Data supplied:
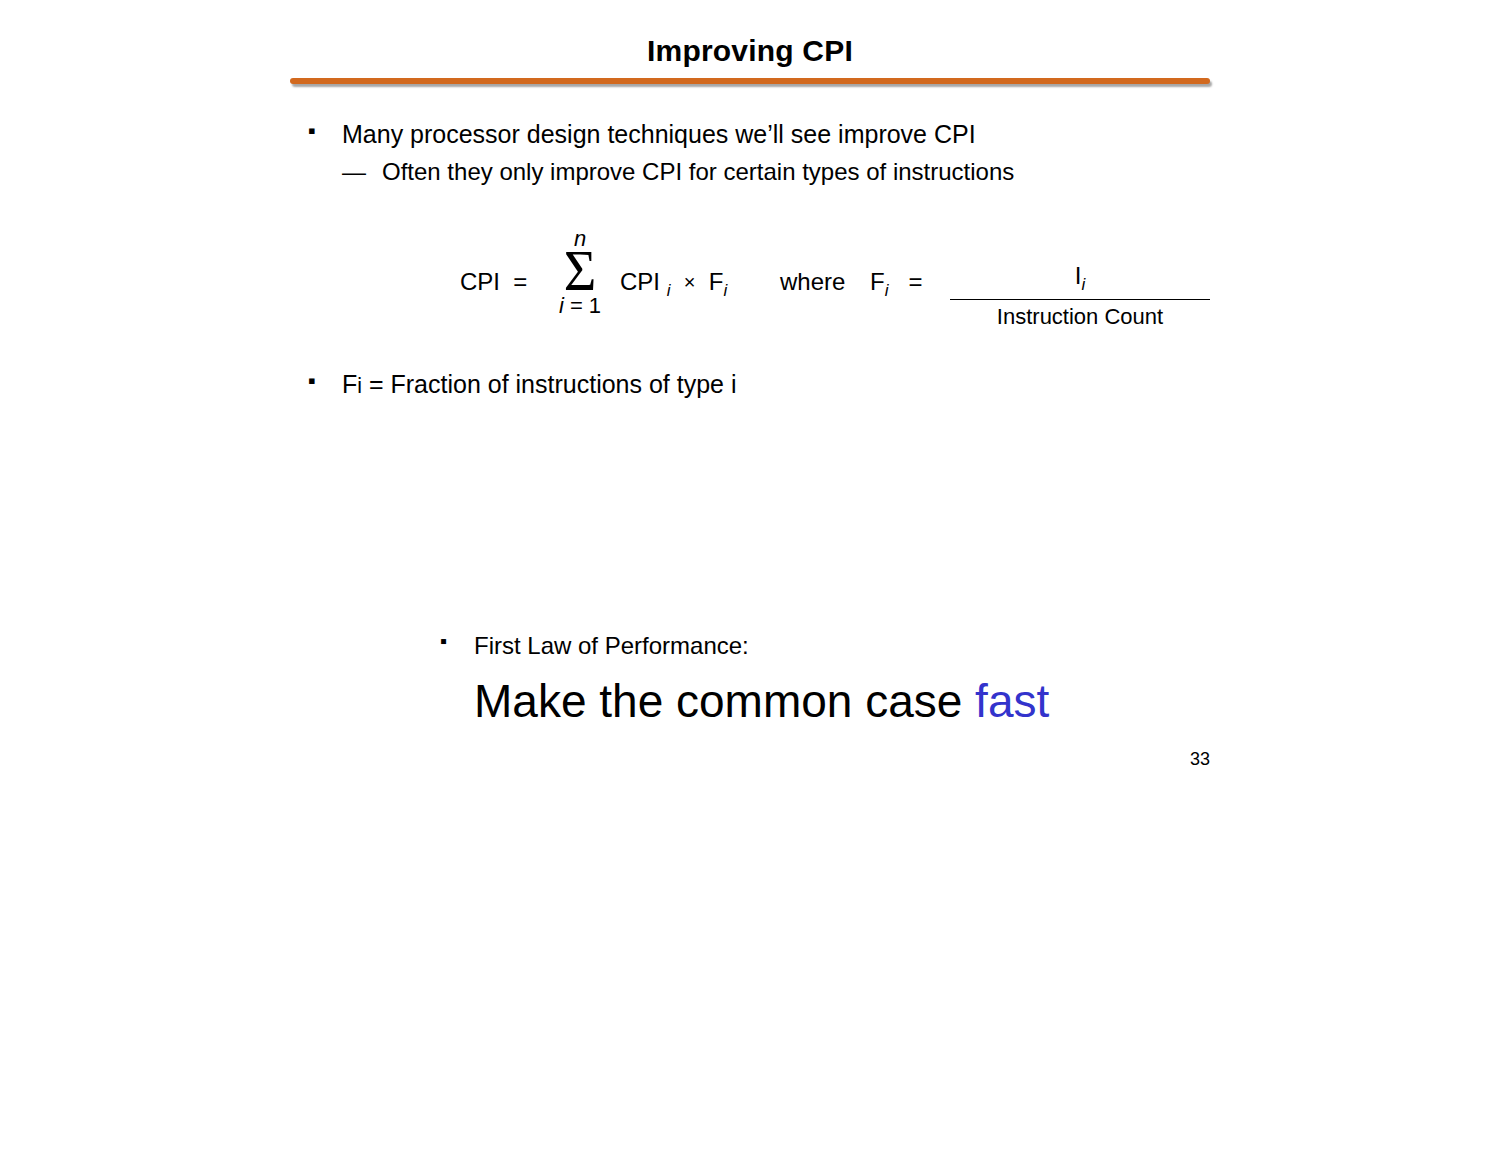Improving CPI
Many processor design techniques we’ll see improve CPI
Often they only improve CPI for certain types of instructions
CPI = n Σ i = 1 CPI i × Fi where Fi = Ii Instruction Count
Fi = Fraction of instructions of type i
First Law of Performance:
Make the common case fast
33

Task objective: Please say how many lines of the records contain the word "instructions", giving the number by itself.

Solution to the problem: 2